=== The task ===
When copying the records below, keep every word as it is and drop the images.

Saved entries
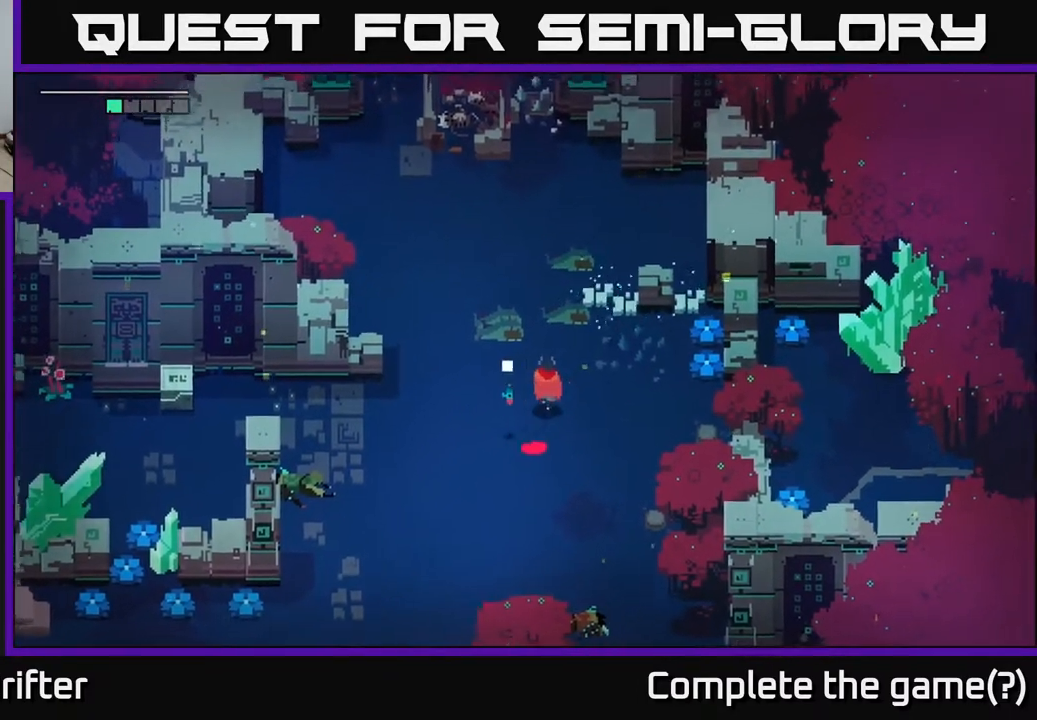
{"buttons": [], "left_stick": "down-left", "right_stick": "center", "events": [[367, "left_stick", "up-left"], [433, "left_stick", "down-left"]]}
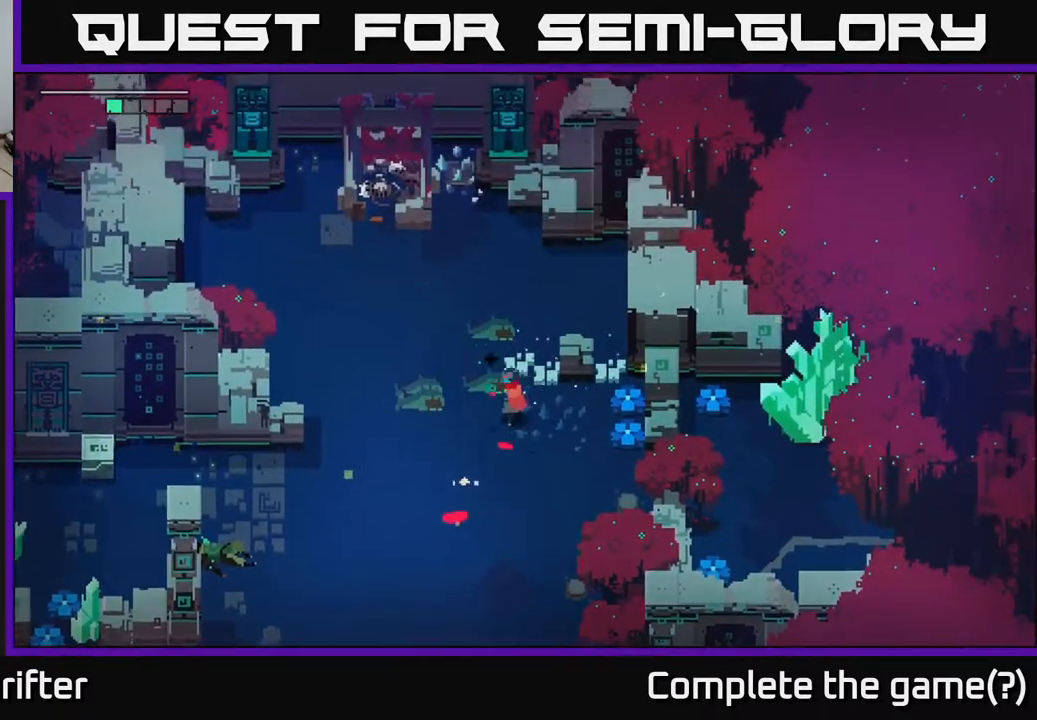
{"buttons": [], "left_stick": "down-left", "right_stick": "center", "events": []}
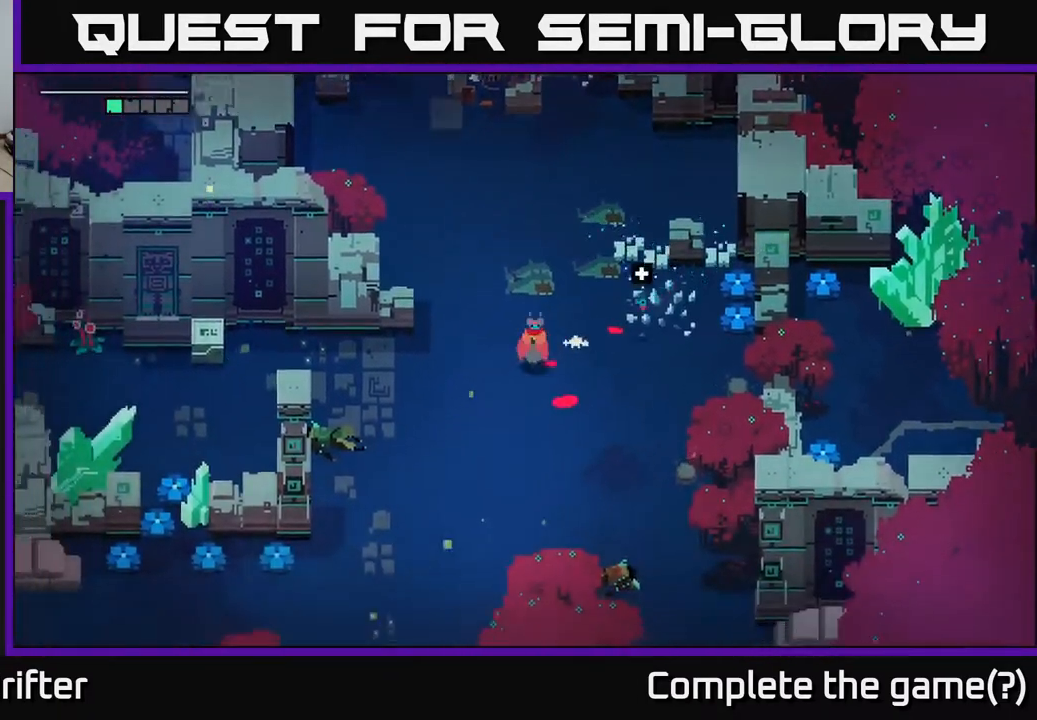
{"buttons": [], "left_stick": "center", "right_stick": "center", "events": [[33, "left_stick", "down-right"], [200, "left_stick", "center"]]}
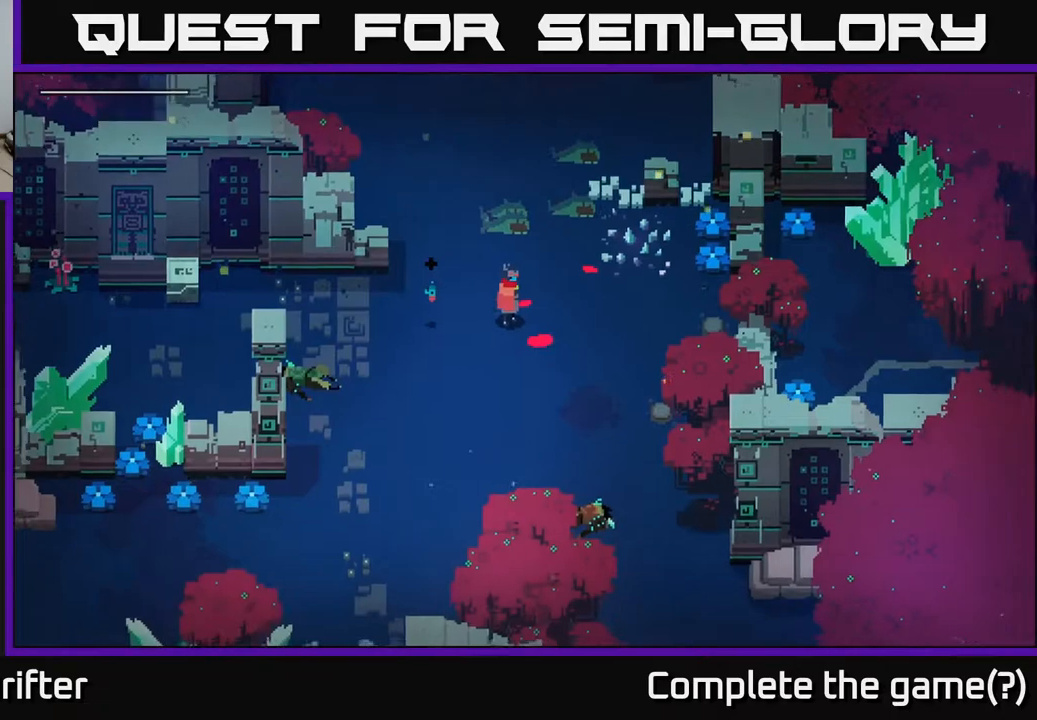
{"buttons": [], "left_stick": "center", "right_stick": "center", "events": [[250, "left_stick", "left"], [383, "left_stick", "center"]]}
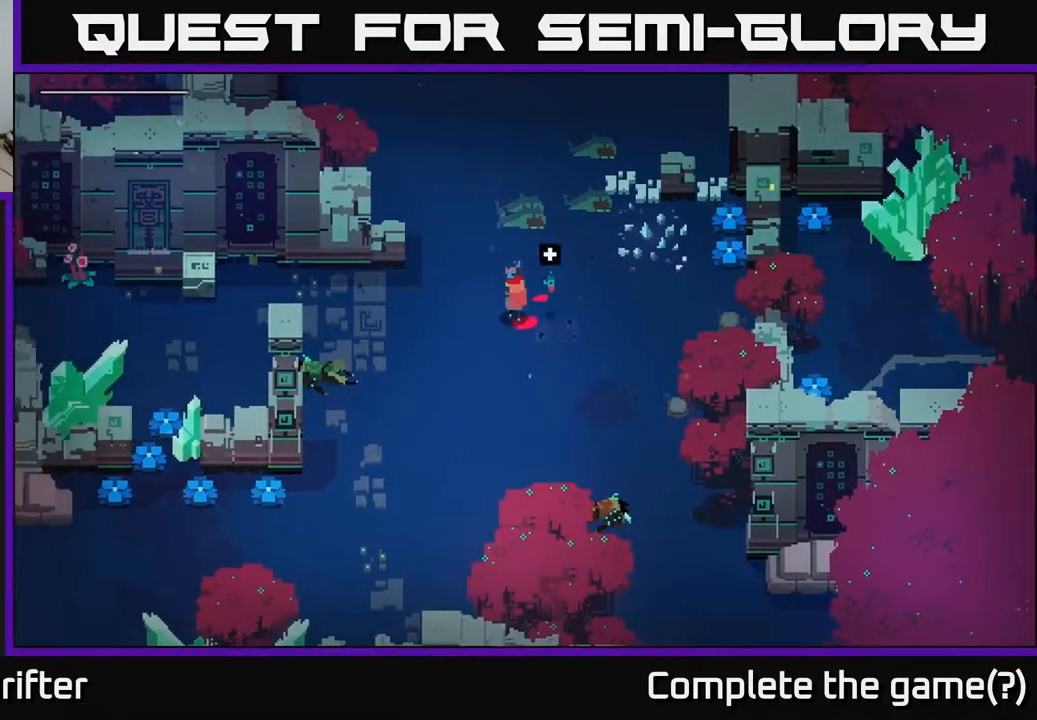
{"buttons": [], "left_stick": "center", "right_stick": "center", "events": []}
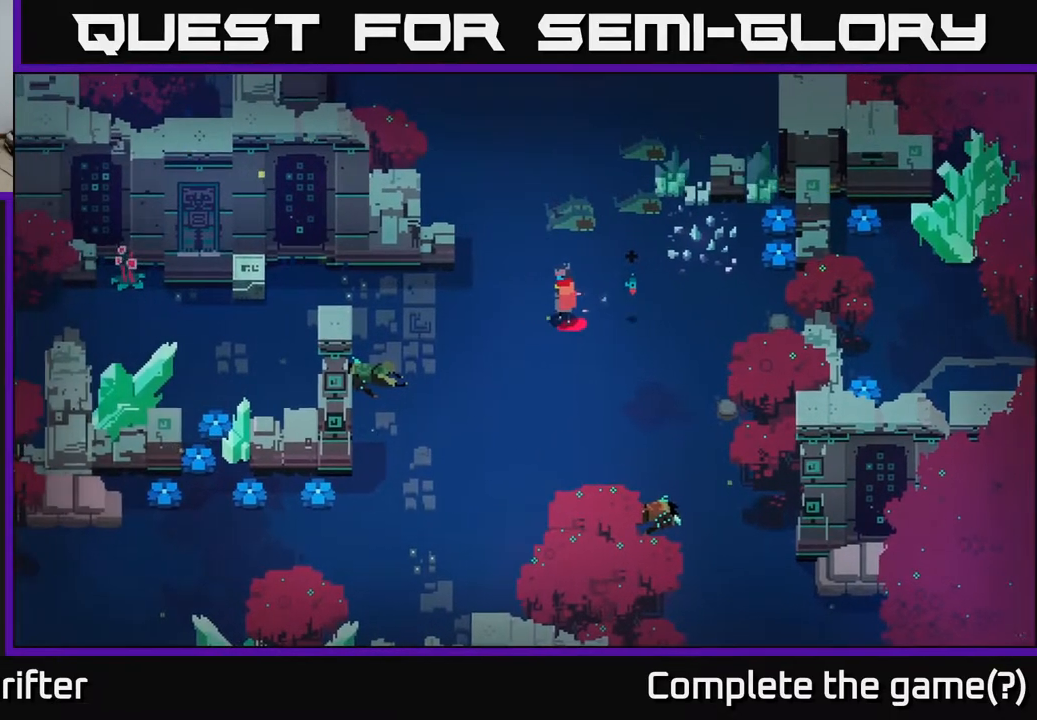
{"buttons": [], "left_stick": "center", "right_stick": "center"}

=== Solution to the exercise ===
{"buttons": [], "left_stick": "down-left", "right_stick": "center", "events": [[367, "left_stick", "up-left"], [433, "left_stick", "down-left"]]}
{"buttons": [], "left_stick": "down-left", "right_stick": "center", "events": []}
{"buttons": [], "left_stick": "center", "right_stick": "center", "events": [[33, "left_stick", "down-right"], [200, "left_stick", "center"]]}
{"buttons": [], "left_stick": "center", "right_stick": "center", "events": [[250, "left_stick", "left"], [383, "left_stick", "center"]]}
{"buttons": [], "left_stick": "center", "right_stick": "center", "events": []}
{"buttons": [], "left_stick": "center", "right_stick": "center"}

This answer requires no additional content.